About Matt
Matt is the author of When Things Get Dark: A Mongolian Winter’s Tale and the first English-language children’s book published in Mongolia, The Magic Horse Fiddle. Matt’s long-form journalism and essays have appeared in the Atlantic, the New Yorker, the LA Review of Books, and Guernica, among other places.
He has received support for his work from the Fulbright Program as a Fulbright Fellow in Creative Writing to Syria and Jordan; from the Black Mountain Institute at the University of Nevada-Las Vegas as a Tom and Mary Gallagher Fellow; and from New America in Washington, D.C. as an Eric Schmidt Fellow.
He graduated from the University of Missouri with a degree in Magazine Journalism, from the University of Iowa with an MFA in Nonfiction Writing, and from the Johns Hopkins School of Advanced International Studies in Washington, D.C with an MA in International Relations and International Economics.
In 2016, Matt founded and directed the Cheuse Center for International Writers at George Mason University, the only international literary diplomatic center in the Mid-Atlantic.

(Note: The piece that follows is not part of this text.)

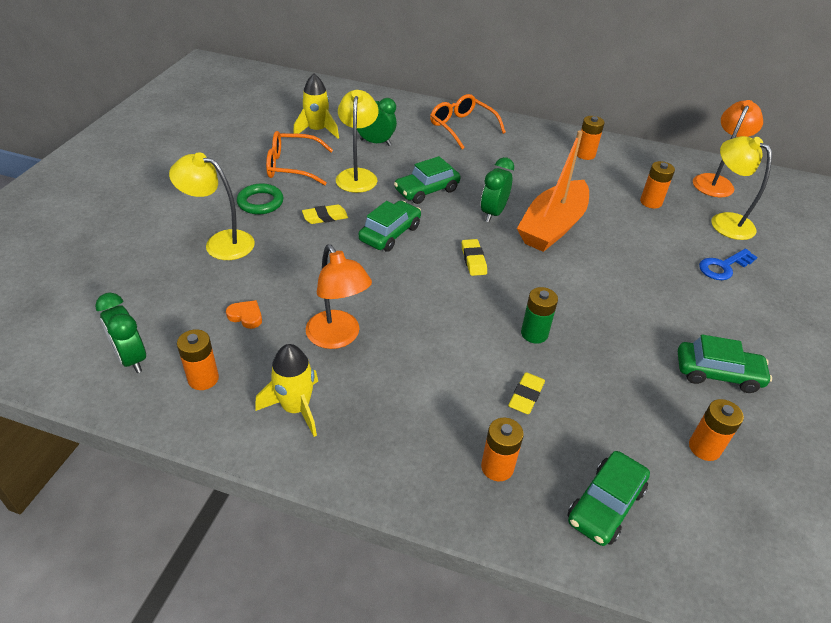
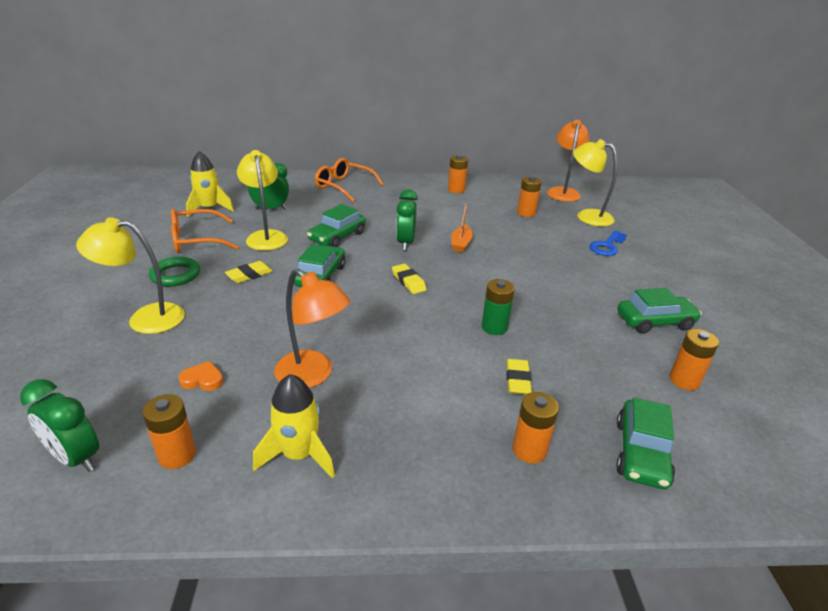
camera: 20 degrees left, 10 degrees down
orange boat [517,130,589,252] -> orange boat [451,203,473,253], size x0.45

You can read more about his work in cultural and literary diplomacy here.
Born in Chicago, Matt grew up in Evanston, Illinois, and most of his creative projects feature cultures and places different from his upbringing. He has written about and reported on the history of Mongolia, the Arab Spring in the Middle East, and the changing nature of deaf identity through the only deaf college football team in the United States.
Matt lives in Washington, D.C. with his wife and two young sons.